Wick and wire is very cheap, much, much more so than pre-built coils.
Generally affordable devices, though this does vary.
Excellent performance, for both flavor and vapor.
Well suited to high-wattage vaping.
Allows you to tailor your vaping experience to suit your preferences.
Almost all have adjustable airflow.
510 connection for wide compatibility.
Easy to change your flavor.
Much more complicated than pre-built coils – not for beginners!
Leaking is often an issue through the airholes.
Possible to use with an eGo-style device, but not recommended.
Some knowledge of battery safety and ohm’s law recommended.
Rebuildable Tank Atomizers (RTAs)
After learning the basics of RDAs, there are a couple of different ways you can think about rebuildable tank atomizers (RTAs). One very natural way to think about them is like an RDA surrounded by a tank. This captures how they’re laid out: at the center of the tank, there is a small chamber, and inside you basically have a smaller version of an RDA’s deck, and you connect your coils in exactly the same way.
The other way to think about them is like other tanks except with a “DIY” atomizer head. This is particularly the case on devices like the Kanger Subtank, where you have compatible pre-built coils and an RBA head, which turns the device into an RTA.
This also captures one final aspect of how RTAs work: just like on tanks, you leave a small amount of wick protruding out into the main tank section so it can be replenished with liquid. There are small differences – around the bottom of the chamber, there are channels cut into the deck so juice can be drawn up towards your wick and coil – but this gives you the general idea.
The core reason you’d opt for an RTA would be to get rebuildable-like performance with the convenience of a tank system.

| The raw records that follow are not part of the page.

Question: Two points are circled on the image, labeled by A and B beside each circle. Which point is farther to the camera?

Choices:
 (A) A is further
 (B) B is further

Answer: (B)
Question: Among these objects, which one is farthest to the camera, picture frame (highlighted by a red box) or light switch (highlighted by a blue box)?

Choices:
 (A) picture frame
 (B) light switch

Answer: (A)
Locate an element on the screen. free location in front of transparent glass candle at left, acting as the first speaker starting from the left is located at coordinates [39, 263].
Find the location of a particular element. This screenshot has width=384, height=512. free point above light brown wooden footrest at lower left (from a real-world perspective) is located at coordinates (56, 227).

Sub ohm tanks do compete with them in this sense, but you’ll save money vaping with an RTA, and you’ll also have more control over your experience.

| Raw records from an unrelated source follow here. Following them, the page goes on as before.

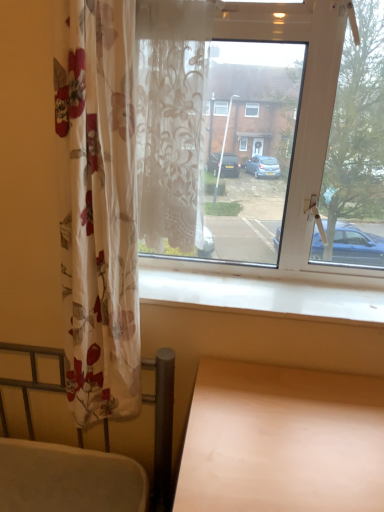
Question: From a real-world perspective, relative to white smooth window sill at lower center, is transparent glass window at center vertically above or below?

Choices:
 (A) below
 (B) above

Answer: (B)

Question: Considering their positions, is transparent glass window at center located in front of or behind white smooth window sill at lower center?

Choices:
 (A) behind
 (B) front

Answer: (B)

Question: Estimate the real-world distances between objects in this image. Which object is closer to the light wood table at lower right?

Choices:
 (A) translucent floral curtain at center
 (B) transparent glass window at center
 (C) white smooth window sill at lower center

Answer: (C)

Question: Estimate the real-world distances between objects in this image. Which object is closer to the white smooth window sill at lower center?

Choices:
 (A) transparent glass window at center
 (B) translucent floral curtain at center
 (C) light wood table at lower right

Answer: (A)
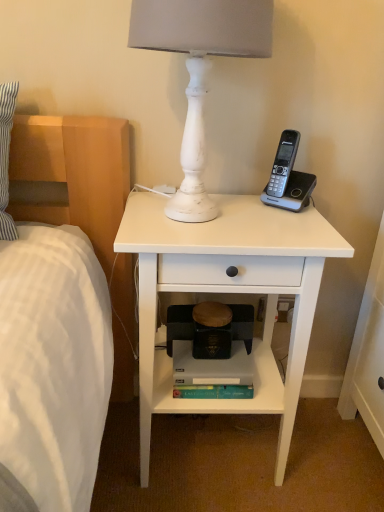
What do you see at coordinates (228, 292) in the screenshot? I see `white matte nightstand at center` at bounding box center [228, 292].

In order to click on wooden step stool at center in this screenshot , I will do `click(179, 324)`.

What is the approximate height of white distressed wood lamp at upper center?

The height of white distressed wood lamp at upper center is 17.11 inches.

This screenshot has height=512, width=384. I want to click on white matte nightstand at center, so click(228, 292).

Is there a large distance between white distressed wood lamp at upper center and white matte nightstand at center?

white distressed wood lamp at upper center is actually quite close to white matte nightstand at center.

Which object is positioned more to the left, white distressed wood lamp at upper center or white matte nightstand at center?

white distressed wood lamp at upper center is more to the left.

Considering the positions of objects white distressed wood lamp at upper center and white matte nightstand at center in the image provided, who is behind, white distressed wood lamp at upper center or white matte nightstand at center?

white matte nightstand at center.

Which object is wider, gray matte bookshelf at lower center or white matte nightstand at center?

white matte nightstand at center.

Is gray matte bookshelf at lower center next to white matte nightstand at center?

No, gray matte bookshelf at lower center is not next to white matte nightstand at center.

From a real-world perspective, is gray matte bookshelf at lower center positioned above or below white matte nightstand at center?

From a real-world perspective, gray matte bookshelf at lower center is physically below white matte nightstand at center.

What's the angular difference between gray matte bookshelf at lower center and white matte nightstand at center's facing directions?

They differ by 0.354 degrees in their facing directions.

Considering the positions of objects gray matte bookshelf at lower center and wooden step stool at center in the image provided, who is more to the left, gray matte bookshelf at lower center or wooden step stool at center?

gray matte bookshelf at lower center.

From a real-world perspective, is gray matte bookshelf at lower center on top of wooden step stool at center?

No, from a real-world perspective, gray matte bookshelf at lower center is not above wooden step stool at center.

Is gray matte bookshelf at lower center looking in the opposite direction of wooden step stool at center?

Yes, gray matte bookshelf at lower center's orientation is away from wooden step stool at center.

Which is further, (262, 388) or (185, 316)?

The point (185, 316) is farther from the camera.

Considering the relative sizes of white distressed wood lamp at upper center and wooden step stool at center in the image provided, is white distressed wood lamp at upper center shorter than wooden step stool at center?

Incorrect, the height of white distressed wood lamp at upper center does not fall short of that of wooden step stool at center.

Which object is thinner, white distressed wood lamp at upper center or wooden step stool at center?

Thinner between the two is wooden step stool at center.

Consider the image. From a real-world perspective, which is physically above, white distressed wood lamp at upper center or wooden step stool at center?

From a 3D spatial view, white distressed wood lamp at upper center is above.

What's the angular difference between white distressed wood lamp at upper center and wooden step stool at center's facing directions?

There is a 1.13-degree angle between the facing directions of white distressed wood lamp at upper center and wooden step stool at center.

Which is nearer, (177, 332) or (175, 208)?

The point (175, 208) is closer to the camera.

Is wooden step stool at center located outside white distressed wood lamp at upper center?

→ Yes, wooden step stool at center is located beyond the bounds of white distressed wood lamp at upper center.

Which of these two, wooden step stool at center or white distressed wood lamp at upper center, is bigger?

white distressed wood lamp at upper center is bigger.

From the image's perspective, is wooden step stool at center beneath white distressed wood lamp at upper center?

Correct, wooden step stool at center appears lower than white distressed wood lamp at upper center in the image.

Does wooden step stool at center have a greater height compared to white matte nightstand at center?

In fact, wooden step stool at center may be shorter than white matte nightstand at center.

From a real-world perspective, which object stands above the other?

white matte nightstand at center is physically above.

Locate an element on the screen. This screenshot has width=384, height=512. nightstand in front of the wooden step stool at center is located at coordinates (228, 292).

Would you say white matte nightstand at center is to the left or to the right of wooden step stool at center in the picture?

white matte nightstand at center is to the right of wooden step stool at center.

Is white matte nightstand at center turned away from wooden step stool at center?

Yes, wooden step stool at center is at the back of white matte nightstand at center.

Can you confirm if white matte nightstand at center is taller than wooden step stool at center?

Yes, white matte nightstand at center is taller than wooden step stool at center.

From the image's perspective, between white matte nightstand at center and wooden step stool at center, which one is located above?

wooden step stool at center, from the image's perspective.

I want to click on nightstand on the right of white distressed wood lamp at upper center, so click(228, 292).

Where is `nightstand that appears in front of the gray matte bookshelf at lower center`? nightstand that appears in front of the gray matte bookshelf at lower center is located at coordinates (228, 292).

Which object lies nearer to the anchor point white matte nightstand at center, white distressed wood lamp at upper center or gray matte bookshelf at lower center?

gray matte bookshelf at lower center is closer to white matte nightstand at center.

Based on their spatial positions, is wooden step stool at center or white matte nightstand at center closer to gray matte bookshelf at lower center?

The object closer to gray matte bookshelf at lower center is wooden step stool at center.

Estimate the real-world distances between objects in this image. Which object is closer to white distressed wood lamp at upper center, gray matte bookshelf at lower center or white matte nightstand at center?

white matte nightstand at center is closer to white distressed wood lamp at upper center.

Which object lies nearer to the anchor point white distressed wood lamp at upper center, wooden step stool at center or gray matte bookshelf at lower center?

Among the two, wooden step stool at center is located nearer to white distressed wood lamp at upper center.

Looking at the image, which one is located further to wooden step stool at center, white matte nightstand at center or white distressed wood lamp at upper center?

white distressed wood lamp at upper center is further to wooden step stool at center.

Looking at this image, when comparing their distances from gray matte bookshelf at lower center, does white matte nightstand at center or white distressed wood lamp at upper center seem closer?

Based on the image, white matte nightstand at center appears to be nearer to gray matte bookshelf at lower center.

Looking at the image, which one is located closer to gray matte bookshelf at lower center, white matte nightstand at center or wooden step stool at center?

The object closer to gray matte bookshelf at lower center is wooden step stool at center.

From the image, which object appears to be farther from white distressed wood lamp at upper center, gray matte bookshelf at lower center or wooden step stool at center?

gray matte bookshelf at lower center is further to white distressed wood lamp at upper center.

Image resolution: width=384 pixels, height=512 pixels. I want to click on nightstand between white distressed wood lamp at upper center and gray matte bookshelf at lower center from top to bottom, so click(x=228, y=292).

Image resolution: width=384 pixels, height=512 pixels. In order to click on step stool between white distressed wood lamp at upper center and gray matte bookshelf at lower center in the up-down direction in this screenshot , I will do `click(179, 324)`.

Image resolution: width=384 pixels, height=512 pixels. I want to click on shelf between white matte nightstand at center and wooden step stool at center from front to back, so click(x=224, y=399).

Identify the location of step stool between white distressed wood lamp at upper center and white matte nightstand at center in the vertical direction. (179, 324).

Affordable – both the devices and the wick and wire.
Top-notch performance in terms of flavor and vapor.
Adjustable airflow is pretty much a given.
More convenient than RDAs – no need to drip!
Tailor your vaping experience to suit your needs.
Not for beginners.
Not as well-suited to changing flavors as RDAs.
A mod is recommended.
Knowledge of battery safety an ohm’s law is recommended.
Conclusion – Choosing Your Atomizer
So there is quite a lot of variety in vape atomizers, but thankfully they all share the same key features. Choosing which type of device is best for your needs isn’t always easy, but as a general rule, for a new vaper it’s hard to beat a tank system, sub-ohm or not: they’re easy to use and offer great performance, and some are well-suited to beginner-friendly devices. For long-term vapers looking for the best performance, sub ohm tanks and rebuildables are hard to beat.